The constructor method of ImagenetNoAugmentTransform class.

Parameters
  • resize – expected image size per dimension after resizing

  • crop_size – expected size for a dimension of central cropping

  • mean – a 3-tuple denoting the pixel RGB mean

  • std – a 3-tuple denoting the pixel RGB standard deviation

class classy_vision.dataset.transforms.LightingTransform(alphastd=0.1, eigval=[0.2175, 0.0188, 0.0045], eigvec=[[- 144.7125, 183.396, 102.2295], [- 148.104, - 1.1475, - 207.57], [- 148.818, - 177.174, 107.1765]])

Lighting noise(AlexNet - style PCA - based noise). This trick was originally used in AlexNet paper

The eigen values and eigen vectors, are taken from caffe2 ImageInputOp.h.

__call__(img)

img: (C x H x W) Tensor with values in range [0.0, 1.0]

__init__(alphastd=0.1, eigval=[0.2175, 0.0188, 0.0045], eigvec=[[- 144.7125, 183.396, 102.2295], [- 148.104, - 1.1475, - 207.57], [- 148.818, - 177.174, 107.1765]])
class classy_vision.dataset.transforms.TupleToMapTransform(list_of_map_keys: List[str])

A transform which maps image data from tuple to dict.

This transform has a list of keys (key1, key2, …), takes a sample of the form (data1, data2, …) and returns a sample of the form {key1: data1, key2: data2, …} If duplicate keys are used, the corresponding values are merged into a list.

It is useful for mapping output from datasets like the PyTorch ImageFolder dataset (tuple) to dict with named data fields.

If sample is already a dict with the required keys, pass sample through.

__call__(sample)

Transform sample from type tuple to type dict.

Parameters

sample – input sample which will be transformed

__init__(list_of_map_keys: List[str])

The constructor method of TupleToMapTransform class.

Parameters

list_of_map_keys – a list of dict keys that in order will be mapped to items in the input data sample list

classy_vision.dataset.transforms.build_transform(transform_config: Dict[str, Any]) Callable

Builds a ClassyTransform from a config.

This assumes a ‘name’ key in the config which is used to determine what transform class to instantiate. For instance, a config {“name”: “my_transform”, “foo”: “bar”} will find a class that was registered as “my_transform” (see register_transform()) and call .from_config on it.

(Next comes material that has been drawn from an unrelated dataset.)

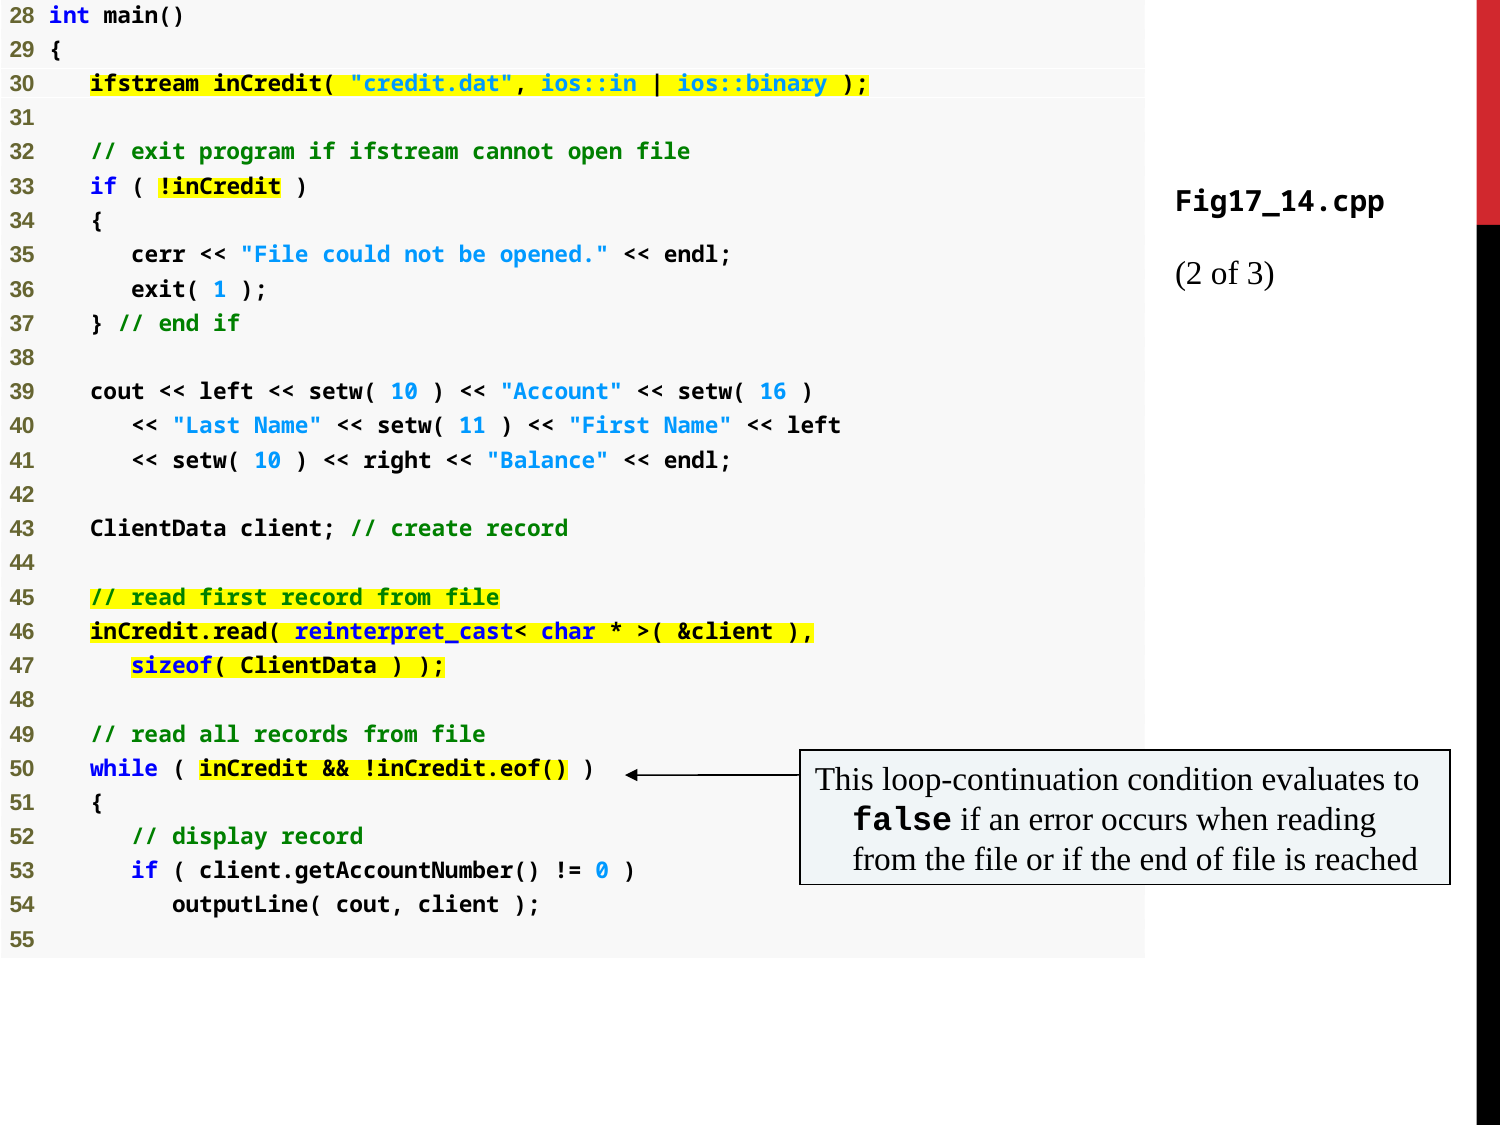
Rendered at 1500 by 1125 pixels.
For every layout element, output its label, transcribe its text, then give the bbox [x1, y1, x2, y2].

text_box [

In addition to transforms registered with register_transform(), we also support instantiating transforms available in the torchvision.transforms module. Any keys in the config will get expanded to parameters of the transform constructor. For instance, the following call will instantiate a torchvision.transforms.CenterCrop:

build_transform({"name": "CenterCrop", "size": 224})
classy_vision.dataset.transforms.build_transforms(transforms_config: List[Dict[str, Any]]) Callable

Builds a transform from the list of transform configurations.

classy_vision.dataset.transforms.register_transform(name: str, bypass_checks=False)

Registers a ClassyTransform subclass.

This decorator allows Classy Vision to instantiate a subclass of ClassyTransform from a configuration file, even if the class itself is not part of the Classy Vision framework. To use it, apply this decorator to a ClassyTransform subclass like this:

@register_transform("my_transform")
class MyTransform(ClassyTransform):
    ...

To instantiate a transform from a configuration file, see build_transform().